**TASK TO COMPLETE**
Give back exactly the lines from the one that holds "fx_px: 3230" through the final line of the data; omit the pictures and add nothing.

== GIVEN INFORMATION

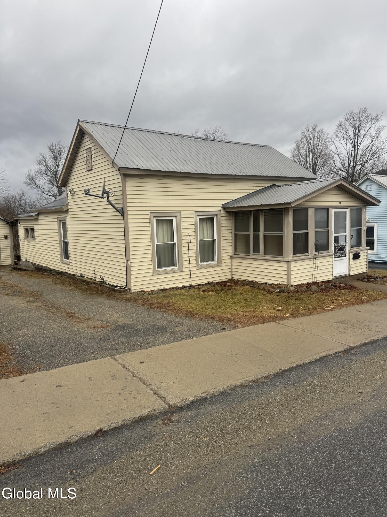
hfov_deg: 56.8
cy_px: 258
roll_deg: +2.1
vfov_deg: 71.6
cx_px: 194
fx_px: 358
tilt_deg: -5.9
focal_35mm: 24
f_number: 1.78
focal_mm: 6.76
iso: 80
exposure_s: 1/609
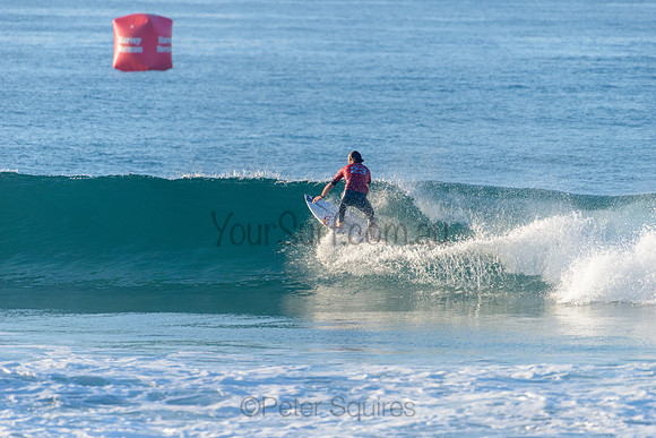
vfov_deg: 2.8
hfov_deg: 4.1
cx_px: 328
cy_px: 219
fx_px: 9115
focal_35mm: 500
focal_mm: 500
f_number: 5.6
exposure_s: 1/2000
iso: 360
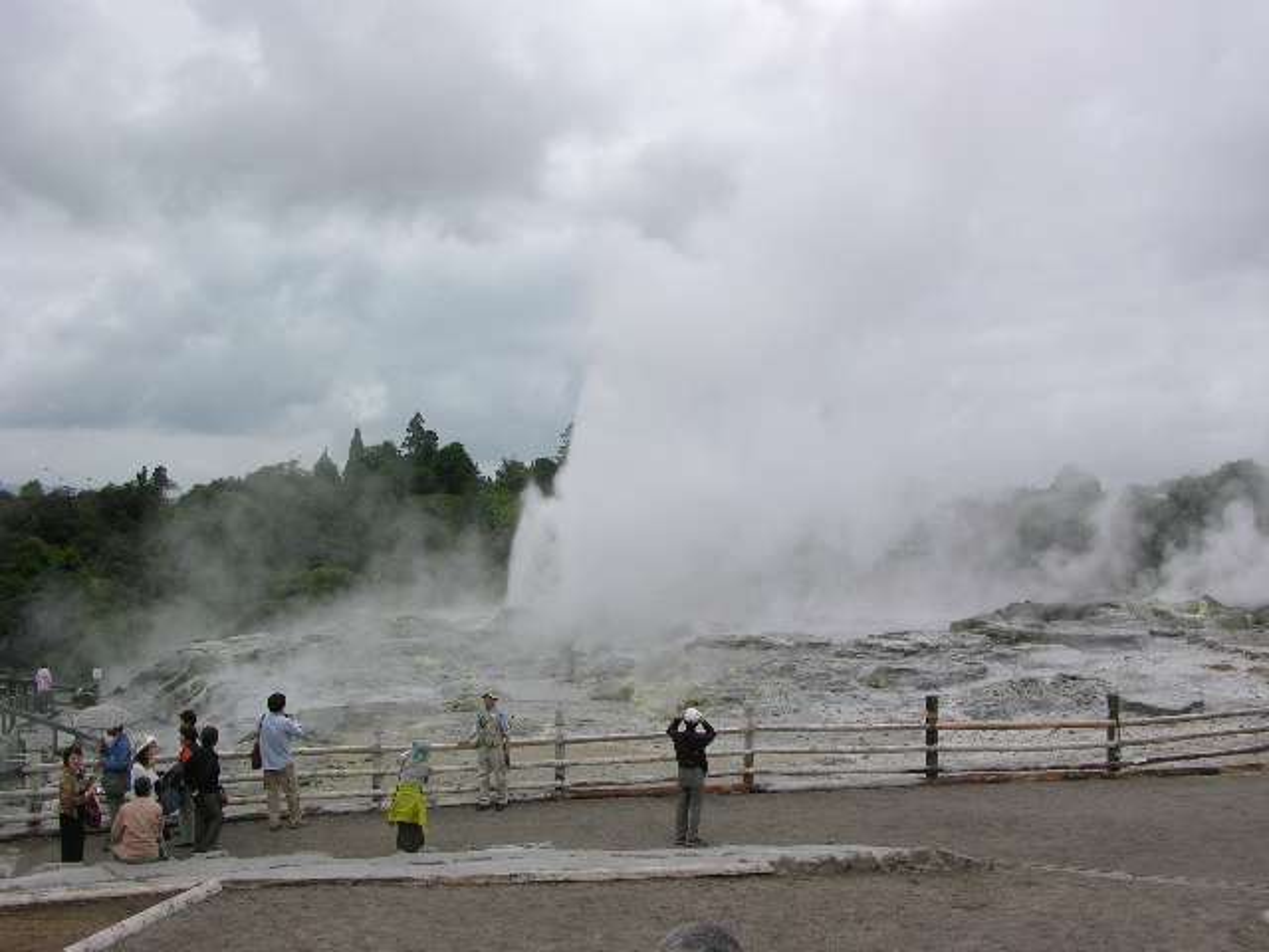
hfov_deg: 52.6
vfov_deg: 40.7
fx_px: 1283
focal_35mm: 35
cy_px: 476
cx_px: 634
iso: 50
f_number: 6.3
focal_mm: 8.9
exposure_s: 1/186
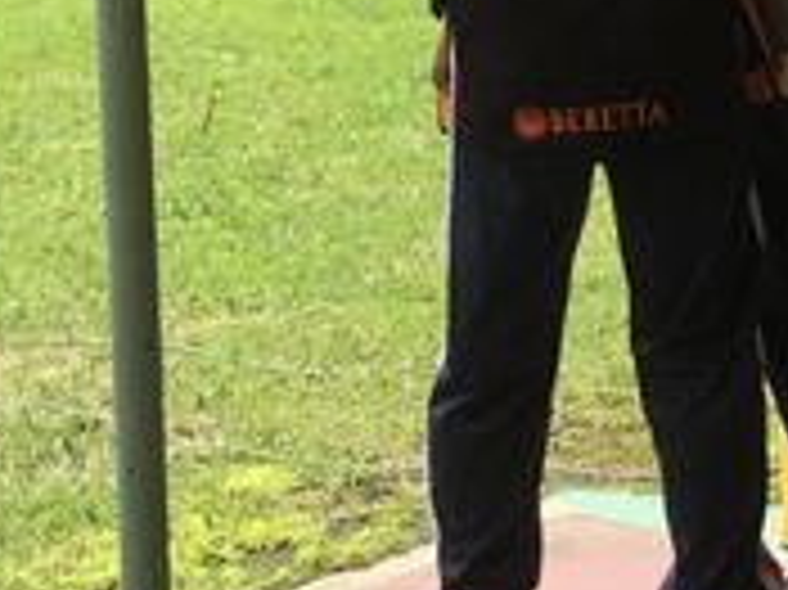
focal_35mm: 142
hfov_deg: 13.7
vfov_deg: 10.3
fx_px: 3230
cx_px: 797
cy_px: -90
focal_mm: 3.3
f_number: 2.4
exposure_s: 1/612
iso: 25
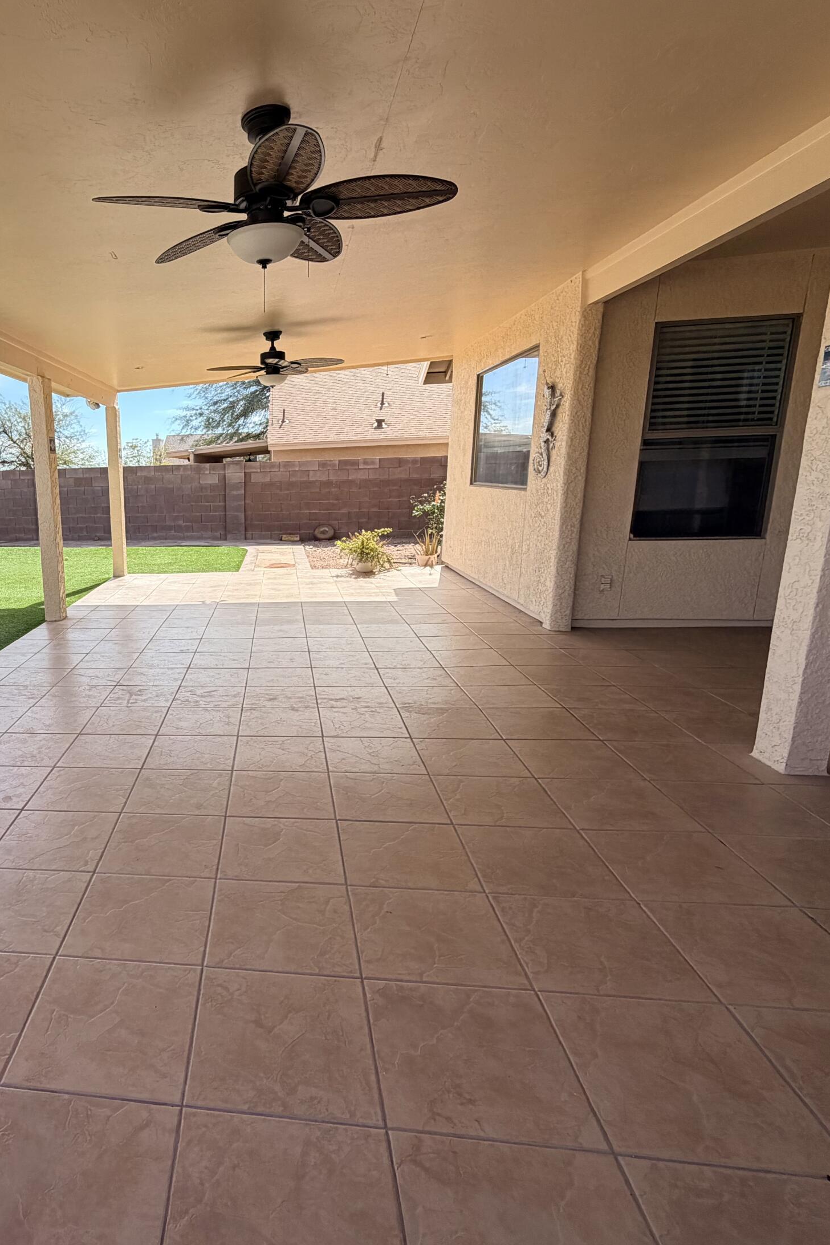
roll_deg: +1.9
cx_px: 161
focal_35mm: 20
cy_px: 630
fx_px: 692
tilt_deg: -12.7
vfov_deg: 84.0
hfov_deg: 57.2
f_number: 2.2
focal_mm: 2.22
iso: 40
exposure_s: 1/679
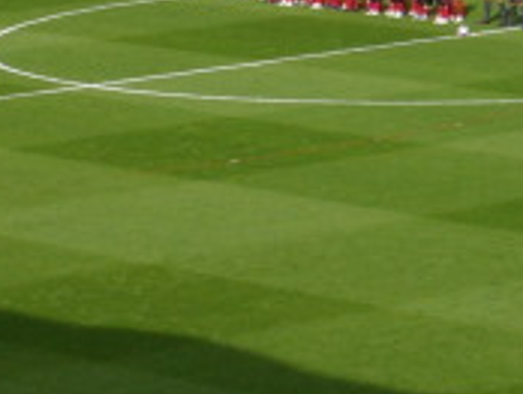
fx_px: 4554
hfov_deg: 6.5
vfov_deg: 4.9
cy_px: -47
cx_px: 568
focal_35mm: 301
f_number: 10
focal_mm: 17.4
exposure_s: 1/100
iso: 80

====

**RESULT OF THIS TASK**
fx_px: 3230
cx_px: 797
cy_px: -90
focal_mm: 3.3
f_number: 2.4
exposure_s: 1/612
iso: 25
roll_deg: +1.9
cx_px: 161
focal_35mm: 20
cy_px: 630
fx_px: 692
tilt_deg: -12.7
vfov_deg: 84.0
hfov_deg: 57.2
f_number: 2.2
focal_mm: 2.22
iso: 40
exposure_s: 1/679
fx_px: 4554
hfov_deg: 6.5
vfov_deg: 4.9
cy_px: -47
cx_px: 568
focal_35mm: 301
f_number: 10
focal_mm: 17.4
exposure_s: 1/100
iso: 80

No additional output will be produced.